A week after president Donald Trump incited his supporters to storm the US Capitol in an attempt to overthrow the government and stop lawmakers from certifying president-elect Joe Biden’s electoral win, House Republicans are outraged.
They are outraged that they have to use a metal detector at work.
The House sergeant at arms announced on Tuesday that politicians will now have to be screened before entering the House chamber in an effort to provide “a safe and secure environment” for conducting business. The change comes after some raised concerns about Trump’s allies in Congress being co-conspirators with the insurrectionists and potentially carrying guns onto the House floor, which is prohibited.
Most people were fine with the enhanced security.

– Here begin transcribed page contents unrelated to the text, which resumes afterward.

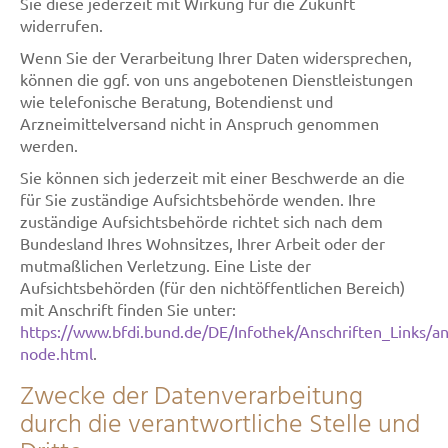
Sie diese jederzeit mit Wirkung für die Zukunft
widerrufen.
Wenn Sie der Verarbeitung Ihrer Daten widersprechen,
können die ggf. von uns angebotenen Dienstleistungen
wie telefonische Beratung, Botendienst und
Arzneimittelversand nicht in Anspruch genommen
werden.
Sie können sich jederzeit mit einer Beschwerde an die
für Sie zuständige Aufsichtsbehörde wenden. Ihre
zuständige Aufsichtsbehörde richtet sich nach dem
Bundesland Ihres Wohnsitzes, Ihrer Arbeit oder der
mutmaßlichen Verletzung. Eine Liste der
Aufsichtsbehörden (für den nichtöffentlichen Bereich)
mit Anschrift finden Sie unter:
https://www.bfdi.bund.de/DE/Infothek/Anschriften_Links/ans
node.html
.
Zwecke der Datenverarbeitung
durch die verantwortliche Stelle und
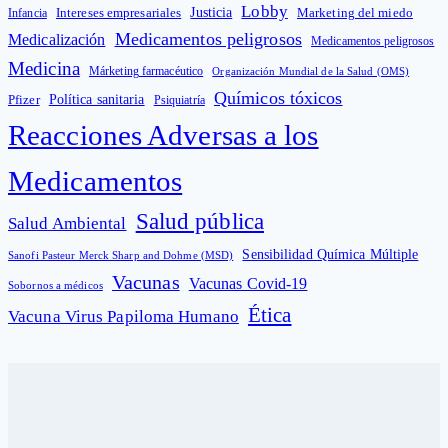
Lobby
Intereses empresariales
Justicia
Infancia
Marketing del miedo
Medicamentos peligrosos
Medicalización
Medicamentos peligrosos
Medicina
Márketing farmacéutico
Organización Mundial de la Salud (OMS)
Químicos tóxicos
Política sanitaria
Pfizer
Psiquiatría
Reacciones Adversas a los
Medicamentos
Salud pública
Salud Ambiental
Sensibilidad Química Múltiple
Sanofi Pasteur Merck Sharp and Dohme (MSD)
Vacunas
Vacunas Covid-19
Sobornos a médicos
Ética
Vacuna Virus Papiloma Humano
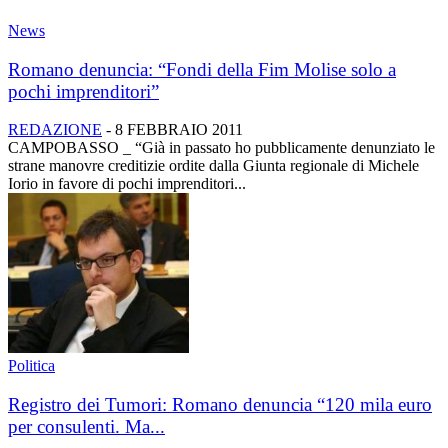
News
Romano denuncia: “Fondi della Fim Molise solo a
pochi imprenditori”
REDAZIONE
-
8 FEBBRAIO 2011
CAMPOBASSO _ “Già in passato ho pubblicamente denunziato le
strane manovre creditizie ordite dalla Giunta regionale di Michele
Iorio in favore di pochi imprenditori...
Politica
Registro dei Tumori: Romano denuncia “120 mila euro
per consulenti. Ma...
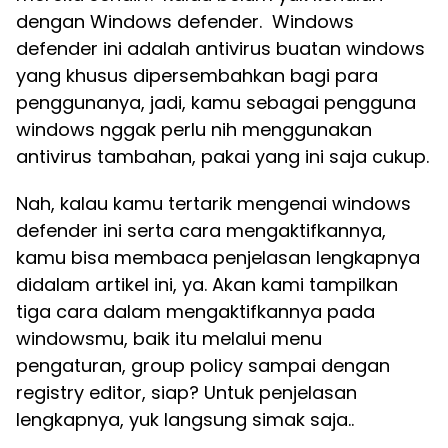
dengan Windows defender. Windows
defender ini adalah antivirus buatan windows
yang khusus dipersembahkan bagi para
penggunanya, jadi, kamu sebagai pengguna
windows nggak perlu nih menggunakan
antivirus tambahan, pakai yang ini saja cukup.
Nah, kalau kamu tertarik mengenai windows
defender ini serta cara mengaktifkannya,
kamu bisa membaca penjelasan lengkapnya
didalam artikel ini, ya. Akan kami tampilkan
tiga cara dalam mengaktifkannya pada
windowsmu, baik itu melalui menu
pengaturan, group policy sampai dengan
registry editor, siap? Untuk penjelasan
lengkapnya, yuk langsung simak saja..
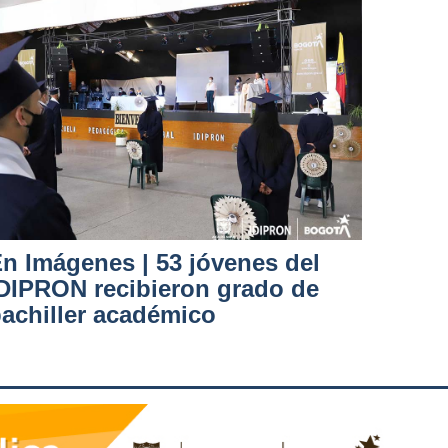
n Imágenes | 53 jóvenes del
DIPRON recibieron grado de
achiller académico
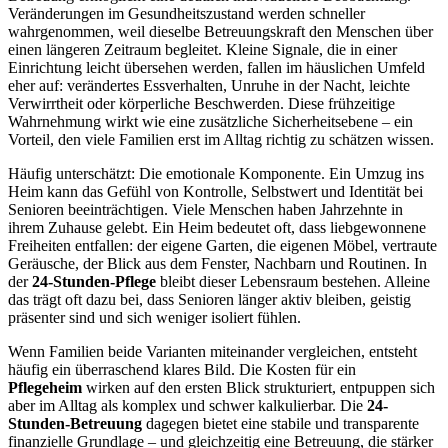
Veränderungen im Gesundheitszustand werden schneller
wahrgenommen, weil dieselbe Betreuungskraft den Menschen über
einen längeren Zeitraum begleitet. Kleine Signale, die in einer
Einrichtung leicht übersehen werden, fallen im häuslichen Umfeld
eher auf: verändertes Essverhalten, Unruhe in der Nacht, leichte
Verwirrtheit oder körperliche Beschwerden. Diese frühzeitige
Wahrnehmung wirkt wie eine zusätzliche Sicherheitsebene – ein
Vorteil, den viele Familien erst im Alltag richtig zu schätzen wissen.
Häufig unterschätzt: Die emotionale Komponente. Ein Umzug ins
Heim kann das Gefühl von Kontrolle, Selbstwert und Identität bei
Senioren beeinträchtigen. Viele Menschen haben Jahrzehnte in
ihrem Zuhause gelebt. Ein Heim bedeutet oft, dass liebgewonnene
Freiheiten entfallen: der eigene Garten, die eigenen Möbel, vertraute
Geräusche, der Blick aus dem Fenster, Nachbarn und Routinen. In
der
24-Stunden-Pflege
bleibt dieser Lebensraum bestehen. Alleine
das trägt oft dazu bei, dass Senioren länger aktiv bleiben, geistig
präsenter sind und sich weniger isoliert fühlen.
Wenn Familien beide Varianten miteinander vergleichen, entsteht
häufig ein überraschend klares Bild. Die Kosten für ein
Pflegeheim
wirken auf den ersten Blick strukturiert, entpuppen sich
aber im Alltag als komplex und schwer kalkulierbar. Die
24-
Stunden-Betreuung
dagegen bietet eine stabile und transparente
finanzielle Grundlage – und gleichzeitig eine Betreuung, die stärker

After all, it was just last week when they feared for their lives and barricaded themselves in the House chamber as police officers fended off violent white supremacists trying to smash their way inside. The insurrection left five people dead, and it could have been much, much worse.
But starting on Tuesday evening and going into Wednesday, some House Republicans had full-blown tantrums at the idea of walking through a metal detector – something everyone else in America has to do all the time, whether at airports, schools or other buildings.
“Horse shit!” shouted representative Rodney Davis. “Bullshit!”
“You are creating a problem you do not understand the ramifications of!”representative Steve Womackwarned Capitol Police officers.
“You can’t stop me, I’m on my way to a vote,” said representative Louie Gohmert, walking around the detector outside the House chamber.
Pepresentative Russ Fulcher just pushed his way through. He went through the metal detector and set it off, shoved an officer out of his way and walked into the House.
HuffPost’s Matt Fuller stood outside the House and watched several Republican politicians refuse to walk through the metal detector or stop when it beeped.
Representative Steve Stivers made a point to tell Capitol Police officers that he thinks that making politicians use metal detectors is unconstitutional. So did representative Chip Roy, who said a metal detector is ”unconstitutional” and “endangers members.” (There is nothing in the Constitution about not having to walk through a metal detector.)
At best, the fact that any member of Congress is fuming about the inconvenience of a metal detector – days after a violent insurrection at the Capitol, when the coronavirus is killing roughly 4,000 Americans every day, in the midst of a presidential impeachment – reflects an embarrassing level of entitlement and shows how out of touch they are with regular Americans, who would not fare well at airport security if they shouted about the Constitution and blew past the metal detector.
At worst, it suggests they are bringing guns onto the House floor and don’t want to get caught. There’s precedent for this concern: representative Madison Cawthorn said he was armed during the insurrection, which GOP lawmakers like him helped incite in the first place.
At least one congresswoman of colour, representative Alexandria Ocasio-Cortez, said she was scared she would be killed during the lockdown in part because of white supremacists in Congress who might publicly reveal her location. Representative Cedric Richmond, who is leaving Congress for a job in the Biden administration, similarly said on Wednesday that he believed some of his colleagues “may be co-conspirators” with the insurrectionists.
It’s not clear what authority Capitol Police officers have, if any, to stop lawmakers from going onto the House floor without being screened first. They are not allowed to arrest members of Congress on their way to a vote, per the Constitution. They also can’t arrest them while they’re in a session in their chamber, or when they’re going to or coming from that chamber. The only exceptions are if they’re committing treason, a felony or a breach of the peace.
But House speaker Nancy Pelosi may have figured out a way to tamp down on the defiance of metal detectors: fines.
In a Wednesday night statement, Pelosi said the House will move forward with a rule change when it comes back in session on January 21 that will impose fines on members of Congress “who refuse to abide by these protections.”
The fine for the first offence will be £3,600, and £7,300 for the second offence. The fines will be deducted directly from lawmakers’ salaries.
“It is tragic that this step is necessary,” Pelosi said, “but the Chamber of the People’s House must and will be safe.”